DATA SUPPLIED:
++++++++++++++++++++

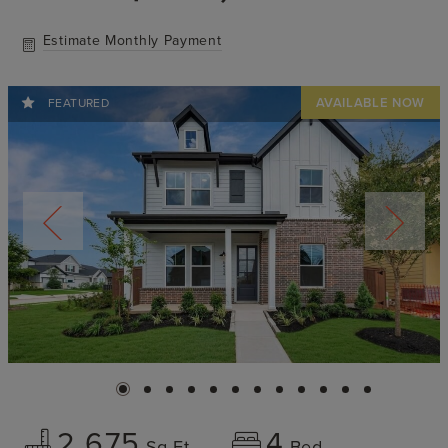
Estimate Monthly Payment
FEATURED
2,675
4
Sq Ft
Bed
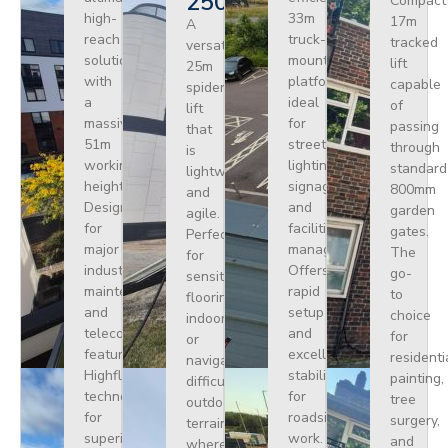
250
Compact
high-
33m
17m
A
reach
truck-
tracked
versatile
solution
mounted
lift
25m
with
platform
capable
spider
a
ideal
of
lift
massive
for
passing
that
51m
street
through
is
working
lighting,
standard
lightweight
height.
signage,
800mm
and
Designed
and
garden
agile.
for
facilities
gates.
Perfect
major
management.
The
for
industrial
Offers
go-
sensitive
maintenance
rapid
to
flooring
and
setup
choice
indoors
telecoms,
and
for
or
featuring
excellent
residenti
navigating
Highflex
stability
painting,
difficult
technology
for
tree
outdoor
for
roadside
surgery,
terrain
superior
work.
and
where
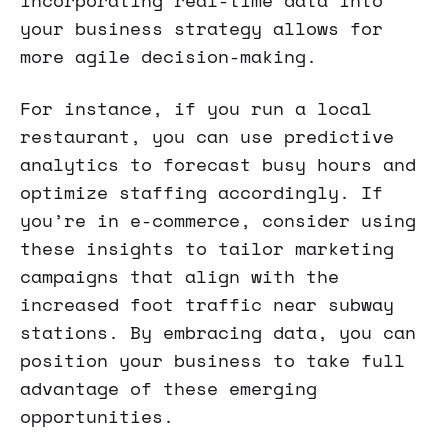
incorporating real-time data into
your business strategy allows for
more agile decision-making.
For instance, if you run a local
restaurant, you can use predictive
analytics to forecast busy hours and
optimize staffing accordingly. If
you’re in e-commerce, consider using
these insights to tailor marketing
campaigns that align with the
increased foot traffic near subway
stations. By embracing data, you can
position your business to take full
advantage of these emerging
opportunities.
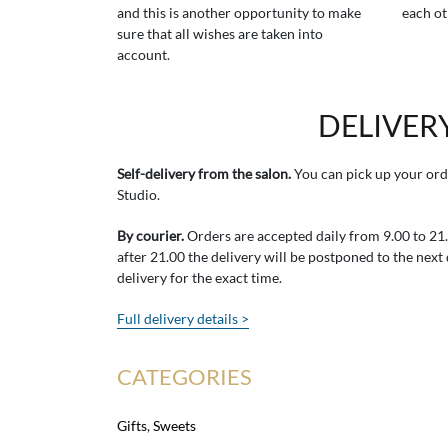
and this is another opportunity to make
each ot
sure that all wishes are taken into
account.
DELIVER
Self-delivery from the salon.
You can pick up your ord
Studio.
By courier.
Orders are accepted daily from 9.00 to 21.0
after 21.00 the delivery will be postponed to the next
delivery for the exact time.
Full delivery details >
CATEGORIES
Gifts
,
Sweets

++++++++++++++++++++

WHAT TO WORK ON: Reproduce the rows from the line containing "incorporating real-time data into" through the end of the rows, word for word. Leave the pictures out of your answer.

ANSWER TO THE EXERCISE:
incorporating real-time data into
your business strategy allows for
more agile decision-making.
For instance, if you run a local
restaurant, you can use predictive
analytics to forecast busy hours and
optimize staffing accordingly. If
you’re in e-commerce, consider using
these insights to tailor marketing
campaigns that align with the
increased foot traffic near subway
stations. By embracing data, you can
position your business to take full
advantage of these emerging
opportunities.
and this is another opportunity to make
each ot
sure that all wishes are taken into
account.
DELIVER
Self-delivery from the salon.
You can pick up your ord
Studio.
By courier.
Orders are accepted daily from 9.00 to 21.0
after 21.00 the delivery will be postponed to the next
delivery for the exact time.
Full delivery details >
CATEGORIES
Gifts
,
Sweets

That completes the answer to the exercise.